Baidu has open-sourced Unlimited-OCR, a 3 billion parameter document model whose headline feature is not just how accurately it reads but how it handles length. It can take a 40 page PDF, or in the demos an entire book, and parse it in a single forward pass while keeping its memory footprint flat. The model is MIT licensed and, at 3 billion parameters with about 500 million active in its mixture of experts design, small enough to run on your own hardware.

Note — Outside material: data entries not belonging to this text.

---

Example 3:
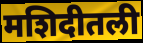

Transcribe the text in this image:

मशिदीतली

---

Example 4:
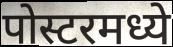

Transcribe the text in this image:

पोस्टरमध्ये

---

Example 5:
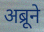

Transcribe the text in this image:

अब्रूने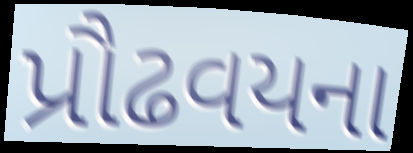
પ્રૌઢવયના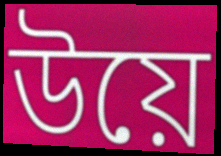
উয়ে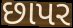
છાપર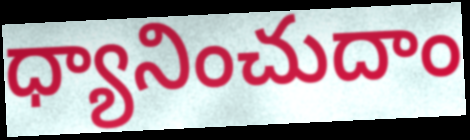
ధ్యానించుదాంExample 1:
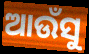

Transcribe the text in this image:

ଆଉଁସୁ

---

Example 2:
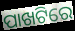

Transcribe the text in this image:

ପାଖଟିରେ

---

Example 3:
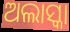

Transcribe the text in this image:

ଅଲାସ୍କା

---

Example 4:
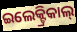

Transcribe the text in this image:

ଇଲେକ୍ଟ୍ରିକାଲ୍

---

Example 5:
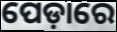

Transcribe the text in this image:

ପେଡ଼ାରେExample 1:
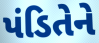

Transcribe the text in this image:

પંડિતેને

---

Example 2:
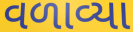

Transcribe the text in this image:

વળાવ્યા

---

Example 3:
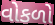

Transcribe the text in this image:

વોકળો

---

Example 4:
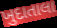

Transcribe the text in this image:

ખુદાતાલા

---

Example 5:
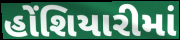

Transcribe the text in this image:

હોંશિયારીમાંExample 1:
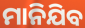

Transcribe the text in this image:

ମାନିଯିବ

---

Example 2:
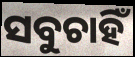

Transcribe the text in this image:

ସବୁଚାହିଁ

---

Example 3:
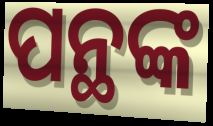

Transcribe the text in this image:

ପନ୍ଥଙ୍କ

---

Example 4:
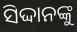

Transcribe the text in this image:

ସିଦ୍ଦାନଙ୍କୁ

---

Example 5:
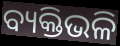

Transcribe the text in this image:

ବ୍ୟକ୍ତିଭଳି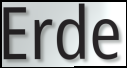
Erde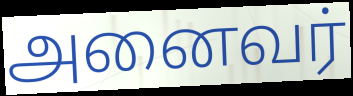
அனைவர்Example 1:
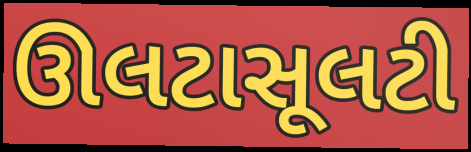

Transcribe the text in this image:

ઊલટાસૂલટી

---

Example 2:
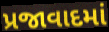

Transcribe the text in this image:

પ્રજાવાદમાં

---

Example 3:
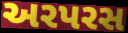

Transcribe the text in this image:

અરપરસ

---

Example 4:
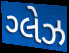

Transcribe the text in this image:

ગ્લેઝ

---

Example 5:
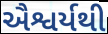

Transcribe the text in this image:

ઐશ્વર્યથી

The reason that matters takes a second to unpack. In the kind of model that reads documents, the expensive part of going long is the KV cache, the running memory the model keeps as it works through a sequence. Normally that cache grows linearly with length, so the longer the document, the more memory and the more latency it costs, and very long documents either get chopped into pieces or become impractical. Holding that cache flat is what lets a single pass over a whole book stay cheap.
Baidu's mechanism for that is an attention scheme it calls Reference Sliding Window Attention, or R-SWA, which compresses the cache from linear to constant. The idea is a split: the model can always see the full reference, meaning the document's visual tokens and the prompt, but on the output side the decoder only retains the most recent 128 generated tokens as its working memory. So no matter how many pages it has produced, the memory it carries forward does not grow. It is built on DeepSeek-OCR's DeepEncoder, cascading a SAM-ViT with a CLIP-ViT and applying 16 times token compression, which turns a 1024 by 1024 page into just 256 visual tokens before the model ever starts reading.

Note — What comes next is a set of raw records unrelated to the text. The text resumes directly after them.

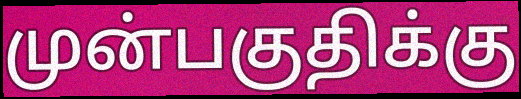
முன்பகுதிக்கு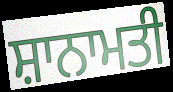
ਸ਼ਾਨਾਮਤੀ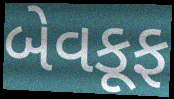
બેવકૂફ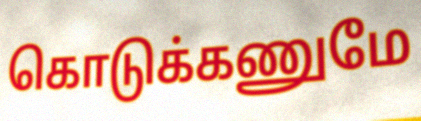
கொடுக்கணுமேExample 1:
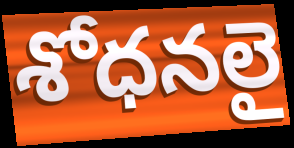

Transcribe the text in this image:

శోధనలై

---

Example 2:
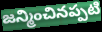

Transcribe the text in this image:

జన్మించినప్పటి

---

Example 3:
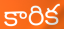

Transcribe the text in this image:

కారిక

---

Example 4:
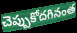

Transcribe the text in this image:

చెప్పుకోదగినంత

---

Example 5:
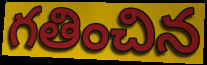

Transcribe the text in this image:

గతించినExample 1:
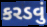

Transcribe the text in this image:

કરડવું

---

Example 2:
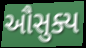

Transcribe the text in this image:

ઔસુક્ય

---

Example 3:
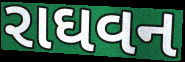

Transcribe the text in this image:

રાઘવન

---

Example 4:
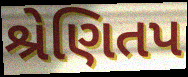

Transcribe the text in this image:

શ્રેણિતપ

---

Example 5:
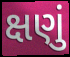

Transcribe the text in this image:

ક્ષણું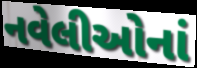
નવેલીઓનાંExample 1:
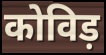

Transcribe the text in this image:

कोविड़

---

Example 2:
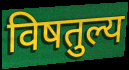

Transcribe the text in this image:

विषतुल्य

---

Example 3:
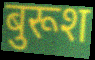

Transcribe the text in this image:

बुरूश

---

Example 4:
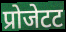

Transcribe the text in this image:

प्रोजेटट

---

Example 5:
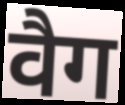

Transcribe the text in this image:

वैगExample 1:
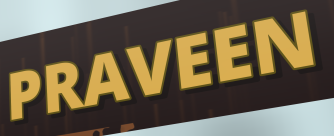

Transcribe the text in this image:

PRAVEEN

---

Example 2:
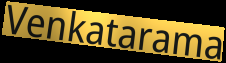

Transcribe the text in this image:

Venkatarama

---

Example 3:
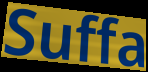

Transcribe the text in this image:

Suffa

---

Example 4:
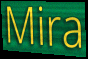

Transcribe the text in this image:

Mira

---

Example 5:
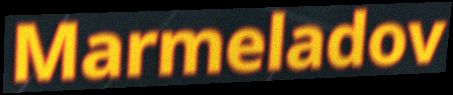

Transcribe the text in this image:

Marmeladov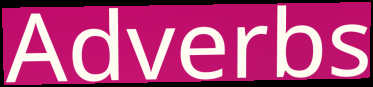
Adverbs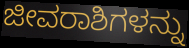
ಜೀವರಾಶಿಗಳನ್ನು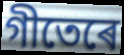
গীতেৰে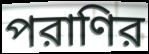
পরাণিরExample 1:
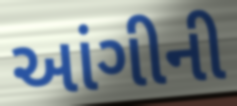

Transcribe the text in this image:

આંગીની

The numbers back the design. On the OmniDocBench v1.6 benchmark, Unlimited-OCR posts a 93.92 percent total score, which Baidu reports as a new state of the art. On its own long document test set, 20 page documents parsed in one pass land at a 0.0572 edit distance, and even 40 plus page documents stay usable at 0.1069. The more telling chart is latency: where DeepSeek-OCR's per call time climbs as it decodes, with spikes at alignment boundaries, Unlimited-OCR's stays a flat line regardless of sequence length. By Baidu's account it beats DeepSeek-OCR outright, which is notable given it is built on DeepSeek-OCR's own encoder.

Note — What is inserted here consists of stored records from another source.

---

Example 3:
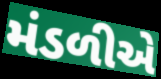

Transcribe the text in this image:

મંડળીએ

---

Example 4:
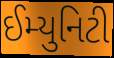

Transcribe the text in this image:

ઈમ્યુનિટી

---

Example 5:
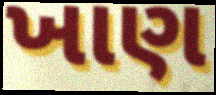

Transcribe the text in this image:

ખાણ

The reason to care goes back to where documents actually live. Most of the useful data inside companies sits in long PDFs, contracts, manuals, and scanned books, and feeding those into a retrieval system has meant paying a growing memory tax or breaking them into fragments that lose context. A model that parses an entire long document in one pass, at constant memory, and that you can self-host under an MIT license, is aimed squarely at that ingestion problem. The honest caveats hold: OCR benchmarks measure a narrow slice, the hard real-world test is messy scans, dense tables, and handwriting where scores fall, and leaning on DeepSeek-OCR's encoder means the gains are an architecture refinement rather than a clean-sheet design. But constant cache for long document parsing is the right kind of idea, the sort that quietly makes the rest of the document AI stack cheaper to run.